» **Work task**:
Copy out the data below, switching every "chart" to "graph" and keeping everything else unchanged. Leave out the pictures.

» **Given data**:
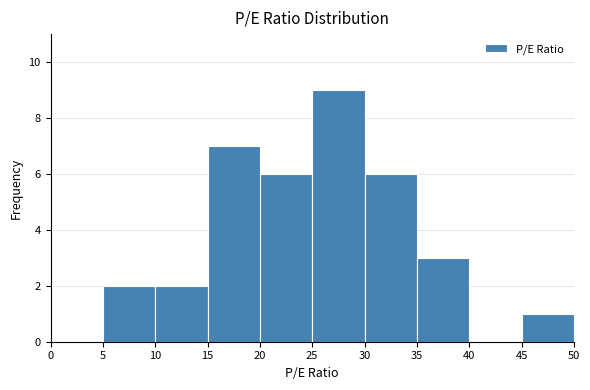

Reading left to right, transcribe this chart: for each bar, give the range it covers on the x-axis and its height. The values are not printed on the chart, so give them approximately, as read against the axis.

0 to 5: 0
5 to 10: 2
10 to 15: 2
15 to 20: 7
20 to 25: 6
25 to 30: 9
30 to 35: 6
35 to 40: 3
40 to 45: 0
45 to 50: 1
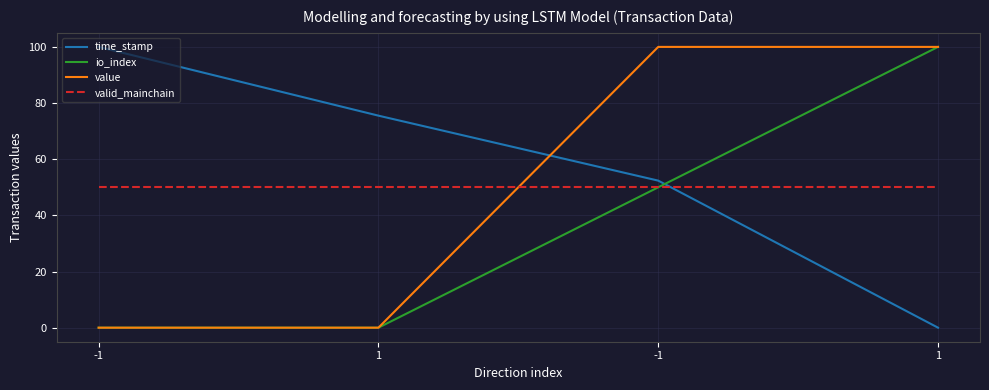

Where do value and valid_mainchain first cross each other?

1 and -1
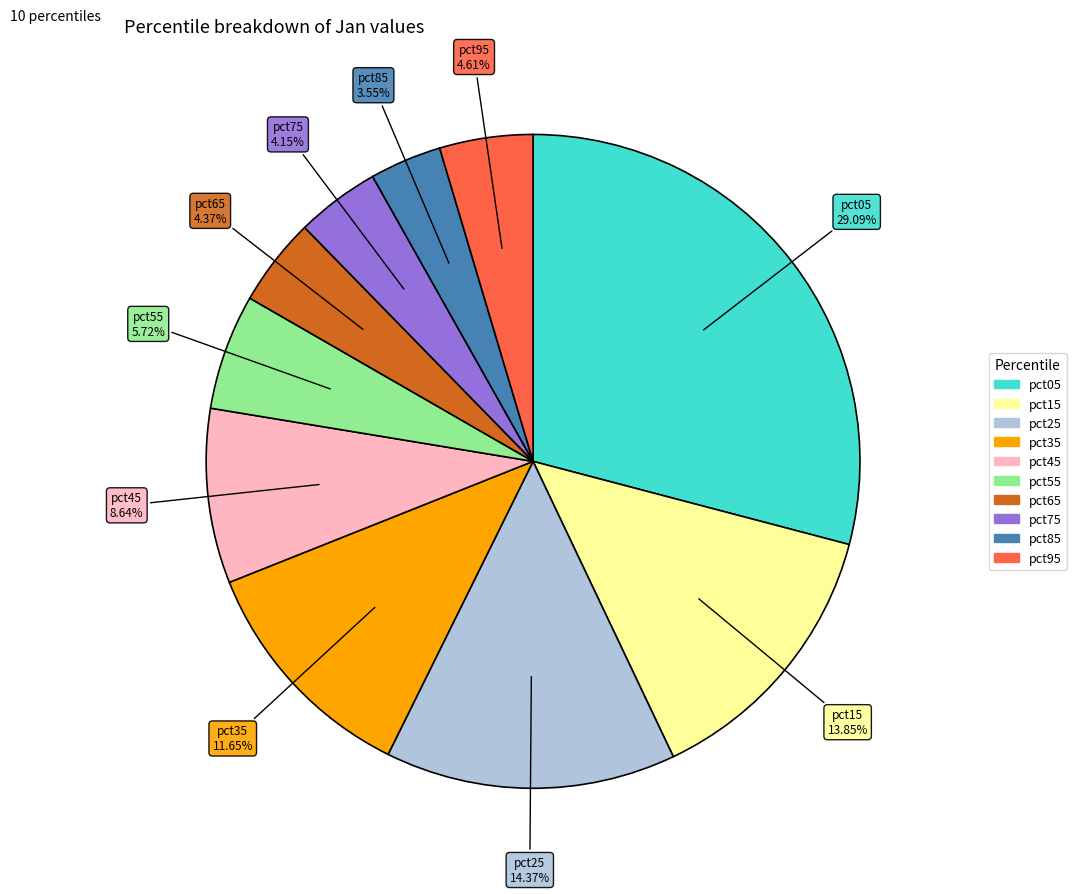

Is it true that pct15 is 1% of the pie?

False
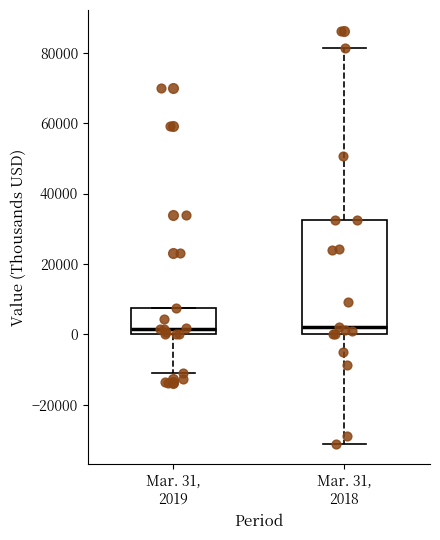

Which box is the tallest, from its lower edge to its upper edge?

Mar. 31, 2018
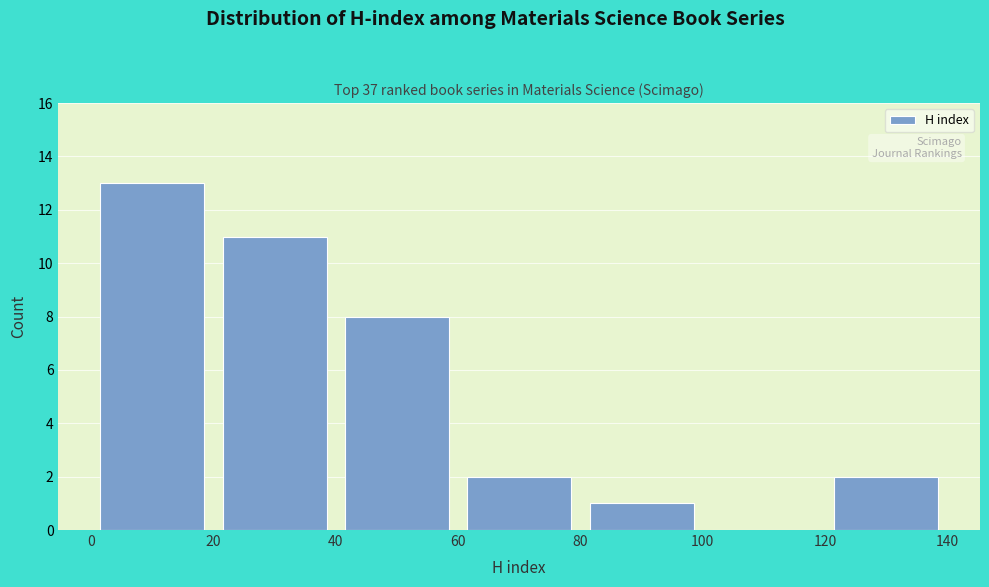

Which range on the x-axis has the tallest bar?

0 to 20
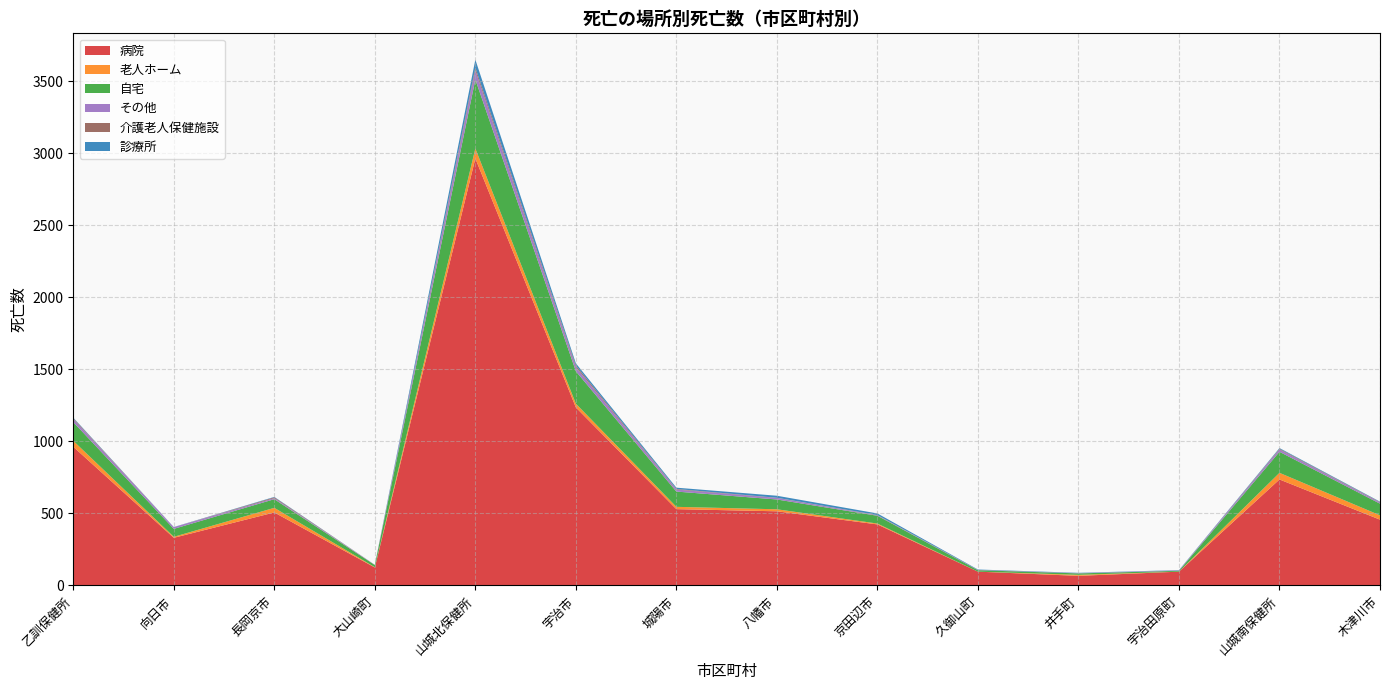

Reading left to right, extract all data points from this chart.

病院: 乙訓保健所=963	向日市=331	長岡京市=507	大山崎町=125	山城北保健所=2964	宇治市=1236	城陽市=530	八幡市=515	京田辺市=424	久御山町=96	井手町=67	宇治田原町=96	山城南保健所=736	木津川市=457
老人ホーム: 乙訓保健所=41	向日市=7	長岡京市=32	大山崎町=2	山城北保健所=69	宇治市=26	城陽市=16	八幡市=14	京田辺市=6	久御山町=0	井手町=7	宇治田原町=0	山城南保健所=46	木津川市=30
自宅: 乙訓保健所=130	向日市=55	長岡京市=60	大山崎町=15	山城北保健所=479	宇治市=225	城陽市=106	八幡市=68	京田辺市=54	久御山町=10	井手町=10	宇治田原町=6	山城南保健所=146	木津川市=81
その他: 乙訓保健所=21	向日市=12	長岡京市=7	大山崎町=2	山城北保健所=63	宇治市=29	城陽市=14	八幡市=11	京田辺市=3	久御山町=1	井手町=2	宇治田原町=3	山城南保健所=16	木津川市=8
介護老人保健施設: 乙訓保健所=6	向日市=0	長岡京市=6	大山崎町=0	山城北保健所=19	宇治市=11	城陽市=4	八幡市=1	京田辺市=2	久御山町=1	井手町=0	宇治田原町=0	山城南保健所=5	木津川市=3
診療所: 乙訓保健所=4	向日市=1	長岡京市=3	大山崎町=0	山城北保健所=56	宇治市=15	城陽市=9	八幡市=14	京田辺市=11	久御山町=3	井手町=2	宇治田原町=2	山城南保健所=5	木津川市=3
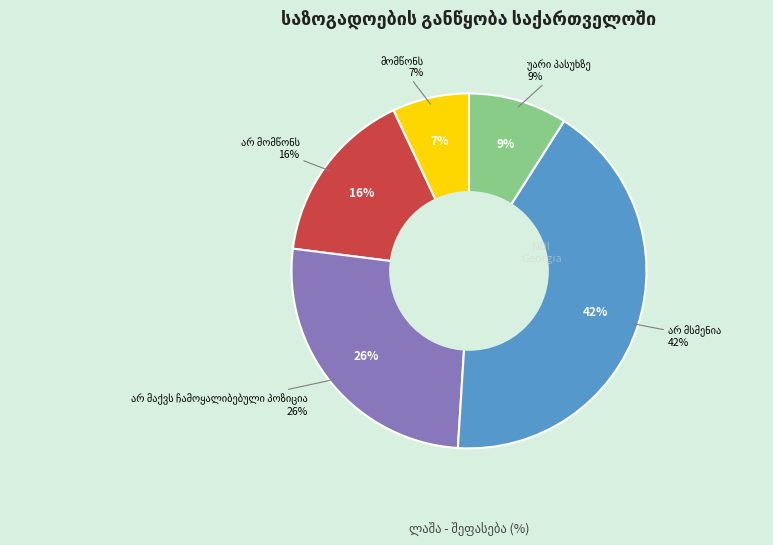

What is the change in value from მომწონს to არ მომწონს?

+9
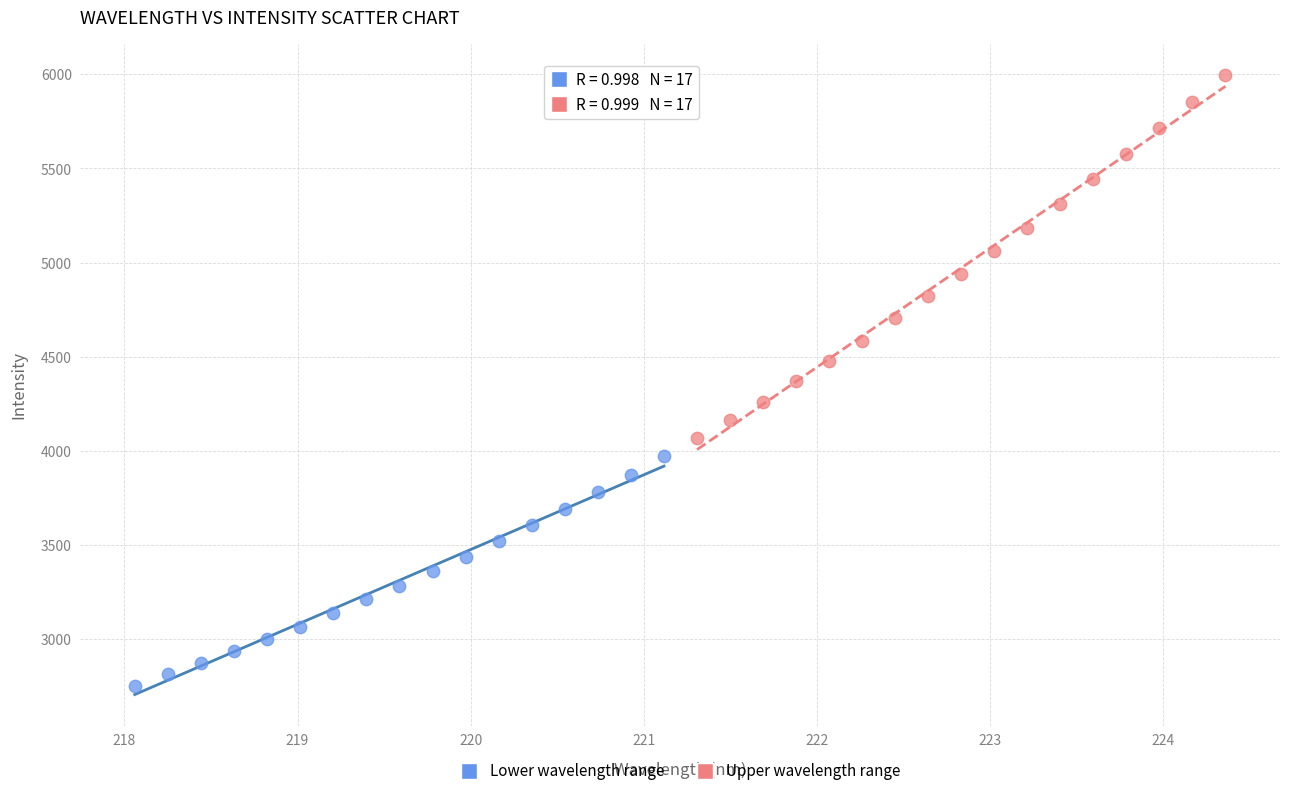

Which series reaches the minimum Y coordinate?

Lower wavelength range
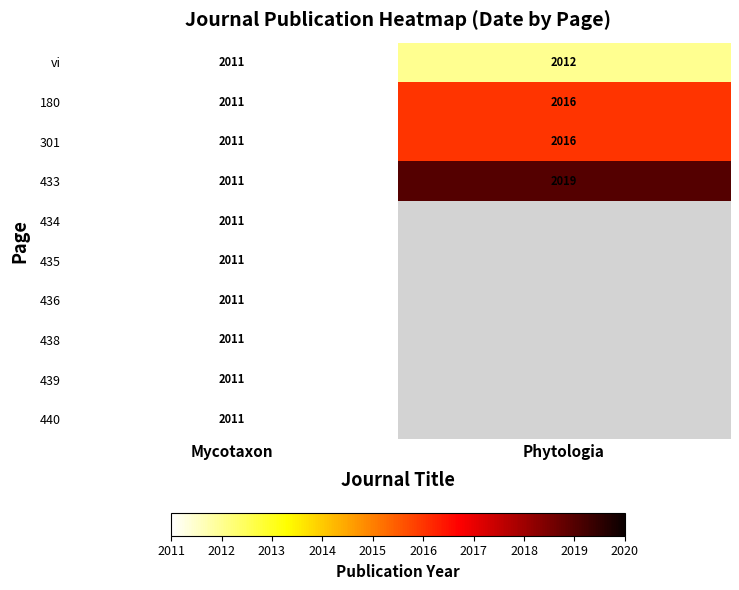

What is the lowest value of the 180 series?

2011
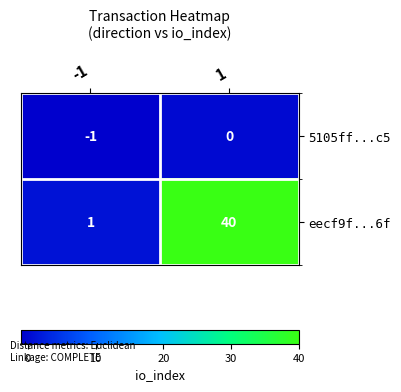

At 1, list the series in order from smallest to largest.

5105ff...c5, eecf9f...6f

» **Solution to this task**:
Reading left to right, transcribe this graph: for each bar, give the range it covers on the x-axis and its height. The values are not printed on the graph, so give them approximately, as read against the axis.

0 to 5: 0
5 to 10: 2
10 to 15: 2
15 to 20: 7
20 to 25: 6
25 to 30: 9
30 to 35: 6
35 to 40: 3
40 to 45: 0
45 to 50: 1

Where do value and valid_mainchain first cross each other?

1 and -1

Is it true that pct15 is 1% of the pie?

False

Which box is the tallest, from its lower edge to its upper edge?

Mar. 31, 2018

Which range on the x-axis has the tallest bar?

0 to 20

Reading left to right, extract all data points from this graph.

病院: 乙訓保健所=963	向日市=331	長岡京市=507	大山崎町=125	山城北保健所=2964	宇治市=1236	城陽市=530	八幡市=515	京田辺市=424	久御山町=96	井手町=67	宇治田原町=96	山城南保健所=736	木津川市=457
老人ホーム: 乙訓保健所=41	向日市=7	長岡京市=32	大山崎町=2	山城北保健所=69	宇治市=26	城陽市=16	八幡市=14	京田辺市=6	久御山町=0	井手町=7	宇治田原町=0	山城南保健所=46	木津川市=30
自宅: 乙訓保健所=130	向日市=55	長岡京市=60	大山崎町=15	山城北保健所=479	宇治市=225	城陽市=106	八幡市=68	京田辺市=54	久御山町=10	井手町=10	宇治田原町=6	山城南保健所=146	木津川市=81
その他: 乙訓保健所=21	向日市=12	長岡京市=7	大山崎町=2	山城北保健所=63	宇治市=29	城陽市=14	八幡市=11	京田辺市=3	久御山町=1	井手町=2	宇治田原町=3	山城南保健所=16	木津川市=8
介護老人保健施設: 乙訓保健所=6	向日市=0	長岡京市=6	大山崎町=0	山城北保健所=19	宇治市=11	城陽市=4	八幡市=1	京田辺市=2	久御山町=1	井手町=0	宇治田原町=0	山城南保健所=5	木津川市=3
診療所: 乙訓保健所=4	向日市=1	長岡京市=3	大山崎町=0	山城北保健所=56	宇治市=15	城陽市=9	八幡市=14	京田辺市=11	久御山町=3	井手町=2	宇治田原町=2	山城南保健所=5	木津川市=3

What is the change in value from მომწონს to არ მომწონს?

+9

Which series reaches the minimum Y coordinate?

Lower wavelength range

What is the lowest value of the 180 series?

2011

At 1, list the series in order from smallest to largest.

5105ff...c5, eecf9f...6f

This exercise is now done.